Kanya Dilokruengchai, managing director of World Food International Co, the distributor of M-Joy mixed fruit juice, said the company has already adjusted all product formulas.
"Following formula adjustments, consumers' response remains positive," said Ms Kanya.
"We still expect to be able to maintain our sales at 520 million baht, on par with last year."
Nongnuch Buranasetkul, president of Oishi Group, said the company has gradually adjusted sugar levels of Oishi green tea since last year.
The company also launched Oishi gold sugar-free green tea to the market.
"Healthy drinks have been available in the market for a long time, but have not received a sufficient response from consumers," Mrs Nongnuch said.
"Healthy product lines draw a better response from consumers when they are better educated and have a better understanding."

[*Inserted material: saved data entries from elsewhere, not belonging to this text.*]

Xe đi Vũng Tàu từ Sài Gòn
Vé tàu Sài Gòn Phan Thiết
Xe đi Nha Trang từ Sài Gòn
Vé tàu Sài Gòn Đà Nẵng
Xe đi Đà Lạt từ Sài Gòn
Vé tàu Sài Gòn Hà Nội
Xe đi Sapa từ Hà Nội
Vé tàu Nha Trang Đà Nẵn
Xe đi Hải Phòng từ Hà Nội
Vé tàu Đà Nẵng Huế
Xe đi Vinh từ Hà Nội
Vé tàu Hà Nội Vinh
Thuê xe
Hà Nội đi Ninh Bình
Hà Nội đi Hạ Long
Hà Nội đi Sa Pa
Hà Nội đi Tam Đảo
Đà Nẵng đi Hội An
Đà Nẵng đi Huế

Prayoth Benyasut, deputy director-general of the Internal Trade Department, said makers of carbonated soft drinks, fruit and vegetable juices do not need to ask for prior approval from the Internal Trade Department for a price hike because they are not on the state price control list.
They are required to inform the department once they have adjusted their prices.
"The department's stated role is to supervise the adequacy of products and prevent any hoarding by business operators to the extent that there is shortage," he said.
"For such drinks, there is unlikely to be any shortages in the market."
Anyone found to hoard products or cause a supply crunch in the market is subject to a seven-year jail term and/or a fine of up to 140,000 baht, according to Section 38 of the Act on Prices of Goods and Services 1999.
Mr Prayoth said sweetened condensed milk and dairy products are exempt from the new excise tax on sugary drinks, while carbonated drinks are not.
Carbonated drink firms have yet to adjust their product prices because the first round of the new levy had a marginal impact.
"Nonetheless, the department is monitoring whether the price adjustments for sweetened beverages comply with the new tax rates and are reasonable," he said.
"If the prices rise higher than the new tax rates, the department is ready to call the responsible firms in for clarification."
Mr Prayoth said the excise tax is aimed mainly at luxury goods such as liquor, cigarettes and cards, while the levy on sugary drinks is meant to discourage consumers from drinking such sweetened products for their health.